Leland Strange (Chairman and CEO)
And 8 is a big large for us. And I'm talking about annual revenue. So 2, 3, 4, 5, 6, 7, 8 type annual revenue, maybe in combination. Well, no reason to do combination. You either have it or you don't have it. But... And let me just add to that, though. What's important in this kind of business is that it tends to snowball a little bit. You know-
Hal Goetsch (Senior Managing Director)
Mm-hmm
Leland Strange (Chairman and CEO)
... if you add a couple of more, decent-sized, financial institutions, that tends to lower the risk for the next guy to make the decision. So that helps you. Now, we believe it's very low risk. We have got a lot of experience with conversions. We've never had a problem. We do not think there'll be a problem, but it doesn't matter what we believe. What matters is what-
Hal Goetsch (Senior Managing Director)
Yeah, absolutely
Leland Strange (Chairman and CEO)
a board of directors or a risk officer believes.
Hal Goetsch (Senior Managing Director)
Absolutely.
Leland Strange (Chairman and CEO)
And of course, we can do all we can to show them that it's not much risk, but risk is taken away based on historical performance. So that's kind of the way we're growing the business.

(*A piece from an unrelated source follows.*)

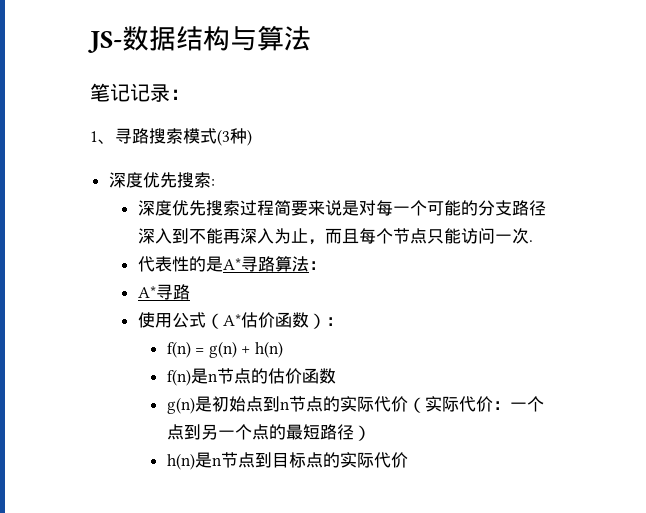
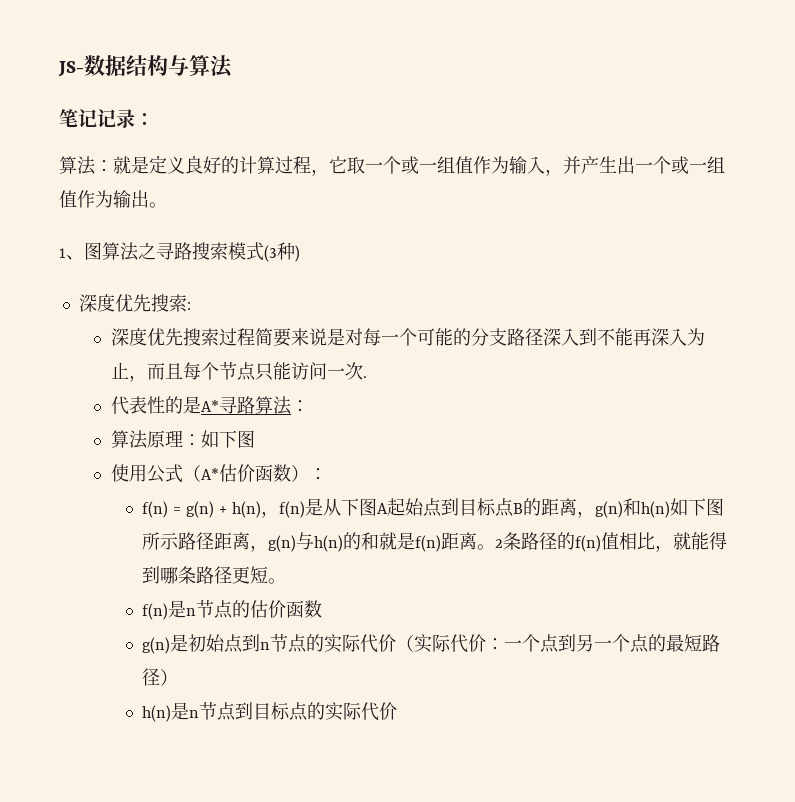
(190, 94) none -> [59,155,725,176] [59,190,167,208] // 算法：就是定义良好的计算过程，它取一个或一组值作为输入，并产生出一个或一组值作为输出。
(115, 141) none -> [84,242,156,261] 图算法之
[137,284,190,300] A*寻路 -> [110,430,255,449] 算法原理：如下图
(283, 349) none -> [260,498,724,518] [142,532,728,552] [142,566,287,584] ，f(n)是从下图A起始点到目标点B的距离，g(n)和h(n)如下图所示路径距离，g(n)与h(n)的和就是f(n)距离。2条路径的f(n)值相比，就能得到哪条路径更短。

Hal Goetsch (Senior Managing Director)
All right. Thank you. Appreciate that perspective. Thank you.
Leland Strange (Chairman and CEO)
Any other questions?
Operator (participant)
Thank you. No, sir, there are no questions in the queue. Ladies and gentlemen-
Leland Strange (Chairman and CEO)
Okay. Well, we thank everyone for taking the time to listen to our call, and as always, if you have any individual questions, Matt and I are always available to talk. So thank you very much.
Bye.
Operator (participant)
Thank you. The conference of CoreCard has now concluded. Thank you for your participation. You may now disconnect your lines.